All of these allegations are patently false but they have had a remarkable shelf life because of the vast sums that have been pumped into free and paid media, mailings, online communications, and grassroots organizing. No one knows how much of this has been funded directly by the insurance industry and how much by other opponents of reform, but as the preceding discussion makes clear the insurance industry does not want this to become a debate about the facts.
It is impossible to justify a reform proposal that demands sacrifices from all components of the health care delivery system and simultaneously allows the kinds of excesses that have become commonplace in the insurance industry to continue. If the United States wishes to gain control over the rampant inflation in health care costs that is destroying businesses, bankrupting individuals, and wrecking havoc with state and federal budgets, it cannot leave an industry that has contributed so much to the escalation of health care costs in an even stronger position to expand margins at the expense of health care providers, employers, and individuals. That is currently the goal of the health insurance industry and they have made remarkable progress toward that goal given the quality of the case they have to argue.
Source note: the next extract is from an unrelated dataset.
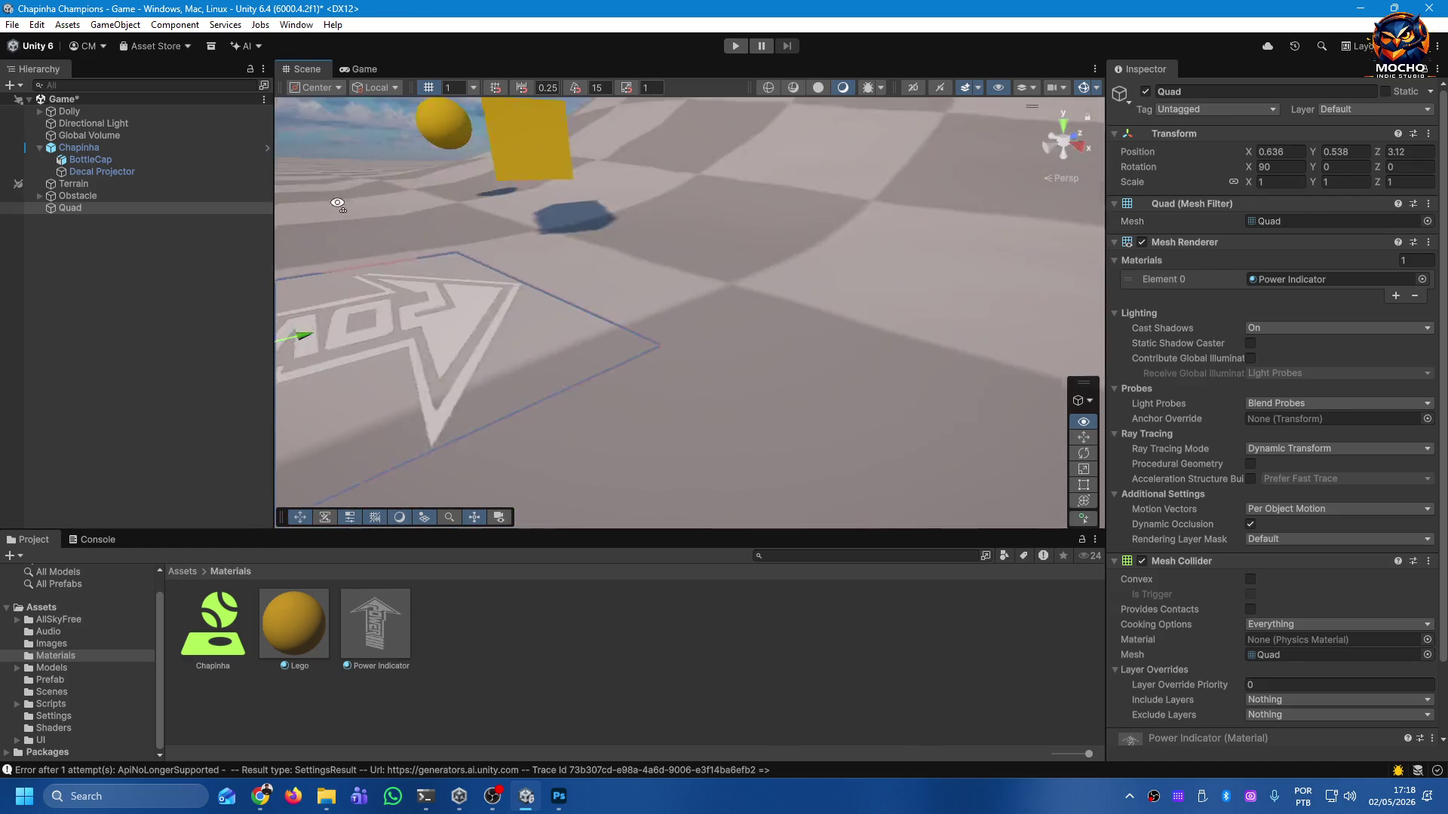
{"action": "key", "text": "f"}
If Congress cannot agree on a public option they must find some other method of protecting American consumers and employers from the costly and predatory practices of the health insurance industry. One would be a cap on the medical loss ratio.
Scott Lilly is a Senior Fellow at the Center for American Progress. He previously served as clerk and staff director of the House Appropriations Committee and executive director of the Joint Economic Committee.